The News
Sunday 22 of December 2024

Electoral Rehearsal?


Morena protesters
Morena protesters
Nearly 3,000 protesters backing runner up Delfina Gómez surrounded the IEEM facility to demand a full recount of the votes

Way deep down Mexicans, as a nation, have been working to have an honest democracy in which clean elections are the path to a brighter future.

Yet under present circumstances many feel that the contrary is happening after Tuesday when the State of Mexico Electoral Institute (IEEM) awarded Institutional Revolutionary Party (PRI) candidate Alfredo del Mazo Maza the victory in the past June elections for governor under the shouts of “fraud” aimed not just at the PRI, but also at the officials in charge of organizing the election.

Nearly 3,000 protesters backing runner up Delfina Gómez of the National Regeneration Movement (Morena) surrounded the IEEM facility to demand a full recount of the votes in 18,000 booths “vote by vote, booth by booth,” because they feel that the IEEM officials sold out to the PRI candidate who just happens to be President Enrique Peña Nieto’s blood cousin.

What is worse, there is a feeling among all political parties that the State of Mexico election was “a rehearsal” of the national federal election next year that includes the presidency, the Senate, the Chamber of Deputies, and a myriad of state and municipal governments for a total of about 18,000 participating candidates.

Coincidentally, the PRI victory in the State of Mexico comes in tandem with the PRI National Assembly next Saturday in which it is said that the electoral tactics that worked out well to win the State of Mexico election will be applied again in 2018 to win the presidential one.

This fills up the Mexican political air with a stench of corruption and distrust. Minority Labor Party representative in the State of Mexico Joel Cruz says that “we’re surprised and worried that the electoral organizers have lost their autonomy. They are subject to external evaluations that threaten the legitimacy of the electoral process. What’s going on is political, not juridical.”
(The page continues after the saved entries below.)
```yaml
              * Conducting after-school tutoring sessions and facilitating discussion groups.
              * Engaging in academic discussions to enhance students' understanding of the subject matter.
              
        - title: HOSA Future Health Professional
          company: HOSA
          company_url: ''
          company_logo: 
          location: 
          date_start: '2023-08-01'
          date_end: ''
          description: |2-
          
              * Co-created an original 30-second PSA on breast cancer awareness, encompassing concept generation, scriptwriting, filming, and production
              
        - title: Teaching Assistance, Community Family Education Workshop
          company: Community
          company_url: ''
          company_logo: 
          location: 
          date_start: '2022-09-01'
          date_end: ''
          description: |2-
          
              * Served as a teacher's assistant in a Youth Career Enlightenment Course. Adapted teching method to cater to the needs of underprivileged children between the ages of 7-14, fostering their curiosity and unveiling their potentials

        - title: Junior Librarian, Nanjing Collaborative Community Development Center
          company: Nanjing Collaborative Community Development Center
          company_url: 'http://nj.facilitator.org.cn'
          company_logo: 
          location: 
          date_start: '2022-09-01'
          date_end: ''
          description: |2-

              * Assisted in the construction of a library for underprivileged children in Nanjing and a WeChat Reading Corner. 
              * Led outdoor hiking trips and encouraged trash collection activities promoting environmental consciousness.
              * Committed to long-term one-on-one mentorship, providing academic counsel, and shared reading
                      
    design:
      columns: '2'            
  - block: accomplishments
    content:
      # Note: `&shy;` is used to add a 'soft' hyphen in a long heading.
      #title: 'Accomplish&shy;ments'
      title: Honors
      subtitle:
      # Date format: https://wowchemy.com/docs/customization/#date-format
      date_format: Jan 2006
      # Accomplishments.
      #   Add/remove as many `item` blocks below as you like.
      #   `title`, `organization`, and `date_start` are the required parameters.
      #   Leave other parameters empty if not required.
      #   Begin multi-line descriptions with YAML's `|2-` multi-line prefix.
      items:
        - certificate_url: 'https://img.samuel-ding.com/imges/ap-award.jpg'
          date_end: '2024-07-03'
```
The accusations of corruption at the IEEM come also in tandem when all leaders of national political parties feel that the entire National Electoral Institute (INE) has been coopted by President Peña Nieto to favor the PRI leading the nation back to the time when PRI was a totalitarian one-party system of governance.

PRI is holding five different workshops Wednesday and Thursday to put together their electoral program which will be presented at the General Assembly at the Sports Palace in Mexico City during their national gathering Saturday.

Again, the entire powwow will be held to outline the path to follow to “six more years” in power as of 2018.

Yet PRI knows it is holding its convention at a moment in which the president’s popularity, though slightly better from the all-time 12 percent low it hit last January after Peña Nieto decided to hike gasoline prices, is still not good. Add to this the large amount of corrupt governors on trial that badly taint the image its current president Enrique Ochoa Reza, who wants to project and of course to defend the State of Mexico victory.

A main objective of the convention will be to “align” the majority of PRI militants — it is still the largest political party in Mexico — behind the command of President Enrique Peña Nieto in order to win the elections next year. This symbiosis is in the PRI’s DNA and whenever it has not been there, they have lost elections.

But the worst accusation of all parties opposing PRI is that it is manipulating the National Electoral Institute to win elections, no matter what the cost might be just as it happened in the State of Mexico.

In this position, PRI is a veritable threat to the incipient Mexican democratic system all Mexicans want, because even if in decay, it still wields enough power to impose itself as “the one and only political party.”

But in the end, it is not PRI that is under trial, but the National Electoral Institute because many politicos feel they have betrayed the goal they were appointed for by political parties, which is to oversee the honesty of vote counting and fair elections on an even playing field.

Will Peña Nieto manage to impose a “successor” like in the old PRI dictatorship? That’ll spell well for PRI militants, but it may lead Mexican democracy to the guillotine.